• _What the task asks_
Once the line holding "Filières responsables" is found in the listing below, write it out and each later line exactly, up to and including the one holding "iraníes de Hezbolá".

-.-.-

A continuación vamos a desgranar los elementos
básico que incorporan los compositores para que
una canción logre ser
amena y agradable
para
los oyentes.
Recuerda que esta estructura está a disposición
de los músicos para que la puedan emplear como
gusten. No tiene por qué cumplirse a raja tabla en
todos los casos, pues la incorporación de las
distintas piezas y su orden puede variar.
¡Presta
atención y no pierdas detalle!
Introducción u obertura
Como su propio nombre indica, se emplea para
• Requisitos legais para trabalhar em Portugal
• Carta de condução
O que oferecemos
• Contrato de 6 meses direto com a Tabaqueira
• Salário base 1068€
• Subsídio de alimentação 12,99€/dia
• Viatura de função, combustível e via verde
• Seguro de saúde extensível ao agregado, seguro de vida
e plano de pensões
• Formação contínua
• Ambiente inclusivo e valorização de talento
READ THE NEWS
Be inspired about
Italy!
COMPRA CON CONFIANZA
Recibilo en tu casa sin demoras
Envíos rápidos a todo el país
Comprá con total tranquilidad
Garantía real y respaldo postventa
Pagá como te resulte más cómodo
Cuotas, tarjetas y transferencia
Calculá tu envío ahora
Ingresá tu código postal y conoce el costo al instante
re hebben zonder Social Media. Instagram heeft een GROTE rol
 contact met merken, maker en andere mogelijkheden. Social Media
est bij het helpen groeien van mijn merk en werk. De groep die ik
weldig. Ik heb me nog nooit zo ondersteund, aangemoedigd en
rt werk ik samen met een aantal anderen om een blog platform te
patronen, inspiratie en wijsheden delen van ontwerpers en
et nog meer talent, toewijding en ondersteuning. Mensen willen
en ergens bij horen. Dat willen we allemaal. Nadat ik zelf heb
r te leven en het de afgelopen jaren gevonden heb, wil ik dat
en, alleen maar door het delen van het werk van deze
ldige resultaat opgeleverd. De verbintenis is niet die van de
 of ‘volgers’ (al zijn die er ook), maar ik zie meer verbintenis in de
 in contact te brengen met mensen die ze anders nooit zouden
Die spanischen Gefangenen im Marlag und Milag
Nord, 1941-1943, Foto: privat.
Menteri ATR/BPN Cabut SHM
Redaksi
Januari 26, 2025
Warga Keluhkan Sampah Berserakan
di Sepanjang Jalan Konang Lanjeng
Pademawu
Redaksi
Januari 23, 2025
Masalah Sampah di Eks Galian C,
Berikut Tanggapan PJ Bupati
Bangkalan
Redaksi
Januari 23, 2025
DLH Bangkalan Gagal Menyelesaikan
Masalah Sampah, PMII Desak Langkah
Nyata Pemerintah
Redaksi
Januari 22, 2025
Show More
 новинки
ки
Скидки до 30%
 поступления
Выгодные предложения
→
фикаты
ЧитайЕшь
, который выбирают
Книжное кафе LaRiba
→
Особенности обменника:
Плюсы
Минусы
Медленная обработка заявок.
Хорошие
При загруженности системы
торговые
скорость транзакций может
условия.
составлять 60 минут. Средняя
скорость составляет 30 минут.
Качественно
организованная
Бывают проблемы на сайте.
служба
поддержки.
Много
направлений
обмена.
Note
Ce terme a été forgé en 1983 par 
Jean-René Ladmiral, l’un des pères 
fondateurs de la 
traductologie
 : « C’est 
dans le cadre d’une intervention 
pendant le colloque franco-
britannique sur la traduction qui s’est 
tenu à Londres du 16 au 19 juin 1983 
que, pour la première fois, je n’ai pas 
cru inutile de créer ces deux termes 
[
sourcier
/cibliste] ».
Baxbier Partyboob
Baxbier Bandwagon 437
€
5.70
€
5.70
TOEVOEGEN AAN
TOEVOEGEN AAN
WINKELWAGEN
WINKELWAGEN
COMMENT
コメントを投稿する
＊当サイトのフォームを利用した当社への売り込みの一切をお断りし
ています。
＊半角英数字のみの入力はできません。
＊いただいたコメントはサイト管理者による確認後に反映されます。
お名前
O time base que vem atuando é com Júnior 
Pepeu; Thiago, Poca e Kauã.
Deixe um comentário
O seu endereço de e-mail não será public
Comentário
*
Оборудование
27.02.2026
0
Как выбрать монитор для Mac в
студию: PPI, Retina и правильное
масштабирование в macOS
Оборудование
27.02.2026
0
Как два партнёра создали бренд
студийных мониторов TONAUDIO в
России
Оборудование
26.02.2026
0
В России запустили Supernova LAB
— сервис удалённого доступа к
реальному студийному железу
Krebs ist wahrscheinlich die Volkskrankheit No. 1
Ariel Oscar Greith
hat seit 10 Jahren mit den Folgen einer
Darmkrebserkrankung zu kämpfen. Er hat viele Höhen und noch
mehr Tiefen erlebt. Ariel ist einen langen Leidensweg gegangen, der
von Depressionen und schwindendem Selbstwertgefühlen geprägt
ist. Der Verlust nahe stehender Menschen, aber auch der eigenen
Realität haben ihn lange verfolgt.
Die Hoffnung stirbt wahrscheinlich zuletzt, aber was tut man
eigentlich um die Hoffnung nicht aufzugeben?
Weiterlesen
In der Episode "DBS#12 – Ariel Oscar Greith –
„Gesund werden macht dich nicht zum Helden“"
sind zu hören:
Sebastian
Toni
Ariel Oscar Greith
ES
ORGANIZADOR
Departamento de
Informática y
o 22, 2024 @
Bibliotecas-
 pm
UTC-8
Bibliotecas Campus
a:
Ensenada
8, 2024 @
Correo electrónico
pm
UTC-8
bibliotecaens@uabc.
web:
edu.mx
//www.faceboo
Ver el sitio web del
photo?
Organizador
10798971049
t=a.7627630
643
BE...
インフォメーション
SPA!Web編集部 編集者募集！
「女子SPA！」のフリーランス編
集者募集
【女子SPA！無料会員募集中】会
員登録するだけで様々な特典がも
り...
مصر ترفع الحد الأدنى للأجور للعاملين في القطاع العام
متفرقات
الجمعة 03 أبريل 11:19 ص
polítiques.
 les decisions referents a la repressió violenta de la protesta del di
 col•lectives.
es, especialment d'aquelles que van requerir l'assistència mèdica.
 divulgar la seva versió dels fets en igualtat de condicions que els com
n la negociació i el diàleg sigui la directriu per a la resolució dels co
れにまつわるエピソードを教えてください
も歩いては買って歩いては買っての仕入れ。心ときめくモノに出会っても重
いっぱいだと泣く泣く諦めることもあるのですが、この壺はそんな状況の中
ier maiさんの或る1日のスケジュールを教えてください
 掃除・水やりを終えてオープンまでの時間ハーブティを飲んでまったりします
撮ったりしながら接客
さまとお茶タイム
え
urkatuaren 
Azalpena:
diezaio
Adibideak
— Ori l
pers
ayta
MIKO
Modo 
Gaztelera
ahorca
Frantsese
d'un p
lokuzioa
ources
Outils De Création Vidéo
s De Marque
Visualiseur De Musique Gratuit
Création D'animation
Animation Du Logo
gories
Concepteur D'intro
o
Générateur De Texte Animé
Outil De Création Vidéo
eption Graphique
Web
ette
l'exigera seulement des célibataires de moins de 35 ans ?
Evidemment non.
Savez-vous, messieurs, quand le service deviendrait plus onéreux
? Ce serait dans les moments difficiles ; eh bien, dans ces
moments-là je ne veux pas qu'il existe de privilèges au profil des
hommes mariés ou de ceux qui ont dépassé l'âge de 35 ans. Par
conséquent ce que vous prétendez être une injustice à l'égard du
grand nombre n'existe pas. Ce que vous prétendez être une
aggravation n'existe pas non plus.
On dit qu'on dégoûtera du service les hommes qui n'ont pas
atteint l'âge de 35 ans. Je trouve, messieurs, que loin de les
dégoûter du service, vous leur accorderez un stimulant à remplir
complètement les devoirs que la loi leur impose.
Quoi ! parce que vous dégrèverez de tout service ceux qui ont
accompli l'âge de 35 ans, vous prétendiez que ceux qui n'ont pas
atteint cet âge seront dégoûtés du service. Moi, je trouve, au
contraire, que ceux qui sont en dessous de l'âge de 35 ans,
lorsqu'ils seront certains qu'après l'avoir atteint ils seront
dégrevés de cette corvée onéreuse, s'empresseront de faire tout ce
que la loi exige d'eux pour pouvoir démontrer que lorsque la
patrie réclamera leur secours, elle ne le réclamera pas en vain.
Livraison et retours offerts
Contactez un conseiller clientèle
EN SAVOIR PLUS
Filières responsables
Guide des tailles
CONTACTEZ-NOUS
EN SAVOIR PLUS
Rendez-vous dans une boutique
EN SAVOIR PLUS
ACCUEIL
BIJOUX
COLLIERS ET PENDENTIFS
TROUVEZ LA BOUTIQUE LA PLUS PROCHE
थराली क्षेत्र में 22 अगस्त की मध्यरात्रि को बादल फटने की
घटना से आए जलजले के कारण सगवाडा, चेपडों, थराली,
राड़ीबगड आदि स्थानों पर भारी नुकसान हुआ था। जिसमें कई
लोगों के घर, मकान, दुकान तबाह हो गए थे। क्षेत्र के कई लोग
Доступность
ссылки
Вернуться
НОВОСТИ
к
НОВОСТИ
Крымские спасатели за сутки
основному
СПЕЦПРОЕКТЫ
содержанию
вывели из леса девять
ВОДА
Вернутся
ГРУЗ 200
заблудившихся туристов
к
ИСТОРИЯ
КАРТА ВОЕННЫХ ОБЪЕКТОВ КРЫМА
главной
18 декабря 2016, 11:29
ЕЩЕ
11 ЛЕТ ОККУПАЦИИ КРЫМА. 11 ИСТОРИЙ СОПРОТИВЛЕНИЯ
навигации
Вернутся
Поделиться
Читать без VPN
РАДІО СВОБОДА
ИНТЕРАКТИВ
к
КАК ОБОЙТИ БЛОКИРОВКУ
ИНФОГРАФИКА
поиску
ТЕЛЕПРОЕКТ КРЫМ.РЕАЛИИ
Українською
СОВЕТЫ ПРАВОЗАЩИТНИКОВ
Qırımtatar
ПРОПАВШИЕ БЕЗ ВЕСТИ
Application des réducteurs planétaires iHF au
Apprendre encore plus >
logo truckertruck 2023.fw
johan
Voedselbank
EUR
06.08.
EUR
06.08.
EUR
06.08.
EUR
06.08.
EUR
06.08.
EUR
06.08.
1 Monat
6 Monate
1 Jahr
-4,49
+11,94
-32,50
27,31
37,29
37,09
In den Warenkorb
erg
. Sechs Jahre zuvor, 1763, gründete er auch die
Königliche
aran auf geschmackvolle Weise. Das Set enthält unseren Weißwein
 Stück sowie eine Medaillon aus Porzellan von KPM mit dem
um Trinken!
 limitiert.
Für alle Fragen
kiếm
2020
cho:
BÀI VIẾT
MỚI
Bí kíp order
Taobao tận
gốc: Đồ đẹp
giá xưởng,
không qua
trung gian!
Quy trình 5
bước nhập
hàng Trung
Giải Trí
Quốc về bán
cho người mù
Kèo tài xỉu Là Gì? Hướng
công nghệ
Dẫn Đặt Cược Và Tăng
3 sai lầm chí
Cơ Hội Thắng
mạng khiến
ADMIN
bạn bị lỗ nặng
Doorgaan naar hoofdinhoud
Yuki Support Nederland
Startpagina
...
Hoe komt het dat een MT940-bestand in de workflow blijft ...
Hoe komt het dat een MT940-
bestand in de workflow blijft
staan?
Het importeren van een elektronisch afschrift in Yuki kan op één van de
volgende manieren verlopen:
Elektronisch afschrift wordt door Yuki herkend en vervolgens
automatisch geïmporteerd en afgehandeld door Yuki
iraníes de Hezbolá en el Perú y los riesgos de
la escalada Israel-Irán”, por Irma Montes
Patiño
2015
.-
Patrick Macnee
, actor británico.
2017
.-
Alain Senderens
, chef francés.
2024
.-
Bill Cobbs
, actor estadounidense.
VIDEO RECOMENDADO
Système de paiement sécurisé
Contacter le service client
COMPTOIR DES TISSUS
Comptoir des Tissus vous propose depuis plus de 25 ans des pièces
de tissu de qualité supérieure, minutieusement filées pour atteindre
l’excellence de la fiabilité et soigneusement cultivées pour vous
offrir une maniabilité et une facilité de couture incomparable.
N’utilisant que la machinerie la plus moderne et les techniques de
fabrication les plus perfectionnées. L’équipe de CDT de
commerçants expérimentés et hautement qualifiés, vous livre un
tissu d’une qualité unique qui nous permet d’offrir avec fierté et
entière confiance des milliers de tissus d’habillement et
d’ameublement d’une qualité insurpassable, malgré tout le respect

-.-.-

• _Exercise solution_
Filières responsables
Guide des tailles
CONTACTEZ-NOUS
EN SAVOIR PLUS
Rendez-vous dans une boutique
EN SAVOIR PLUS
ACCUEIL
BIJOUX
COLLIERS ET PENDENTIFS
TROUVEZ LA BOUTIQUE LA PLUS PROCHE
थराली क्षेत्र में 22 अगस्त की मध्यरात्रि को बादल फटने की
घटना से आए जलजले के कारण सगवाडा, चेपडों, थराली,
राड़ीबगड आदि स्थानों पर भारी नुकसान हुआ था। जिसमें कई
लोगों के घर, मकान, दुकान तबाह हो गए थे। क्षेत्र के कई लोग
Доступность
ссылки
Вернуться
НОВОСТИ
к
НОВОСТИ
Крымские спасатели за сутки
основному
СПЕЦПРОЕКТЫ
содержанию
вывели из леса девять
ВОДА
Вернутся
ГРУЗ 200
заблудившихся туристов
к
ИСТОРИЯ
КАРТА ВОЕННЫХ ОБЪЕКТОВ КРЫМА
главной
18 декабря 2016, 11:29
ЕЩЕ
11 ЛЕТ ОККУПАЦИИ КРЫМА. 11 ИСТОРИЙ СОПРОТИВЛЕНИЯ
навигации
Вернутся
Поделиться
Читать без VPN
РАДІО СВОБОДА
ИНТЕРАКТИВ
к
КАК ОБОЙТИ БЛОКИРОВКУ
ИНФОГРАФИКА
поиску
ТЕЛЕПРОЕКТ КРЫМ.РЕАЛИИ
Українською
СОВЕТЫ ПРАВОЗАЩИТНИКОВ
Qırımtatar
ПРОПАВШИЕ БЕЗ ВЕСТИ
Application des réducteurs planétaires iHF au
Apprendre encore plus >
logo truckertruck 2023.fw
johan
Voedselbank
EUR
06.08.
EUR
06.08.
EUR
06.08.
EUR
06.08.
EUR
06.08.
EUR
06.08.
1 Monat
6 Monate
1 Jahr
-4,49
+11,94
-32,50
27,31
37,29
37,09
In den Warenkorb
erg
. Sechs Jahre zuvor, 1763, gründete er auch die
Königliche
aran auf geschmackvolle Weise. Das Set enthält unseren Weißwein
 Stück sowie eine Medaillon aus Porzellan von KPM mit dem
um Trinken!
 limitiert.
Für alle Fragen
kiếm
2020
cho:
BÀI VIẾT
MỚI
Bí kíp order
Taobao tận
gốc: Đồ đẹp
giá xưởng,
không qua
trung gian!
Quy trình 5
bước nhập
hàng Trung
Giải Trí
Quốc về bán
cho người mù
Kèo tài xỉu Là Gì? Hướng
công nghệ
Dẫn Đặt Cược Và Tăng
3 sai lầm chí
Cơ Hội Thắng
mạng khiến
ADMIN
bạn bị lỗ nặng
Doorgaan naar hoofdinhoud
Yuki Support Nederland
Startpagina
...
Hoe komt het dat een MT940-bestand in de workflow blijft ...
Hoe komt het dat een MT940-
bestand in de workflow blijft
staan?
Het importeren van een elektronisch afschrift in Yuki kan op één van de
volgende manieren verlopen:
Elektronisch afschrift wordt door Yuki herkend en vervolgens
automatisch geïmporteerd en afgehandeld door Yuki
iraníes de Hezbolá en el Perú y los riesgos de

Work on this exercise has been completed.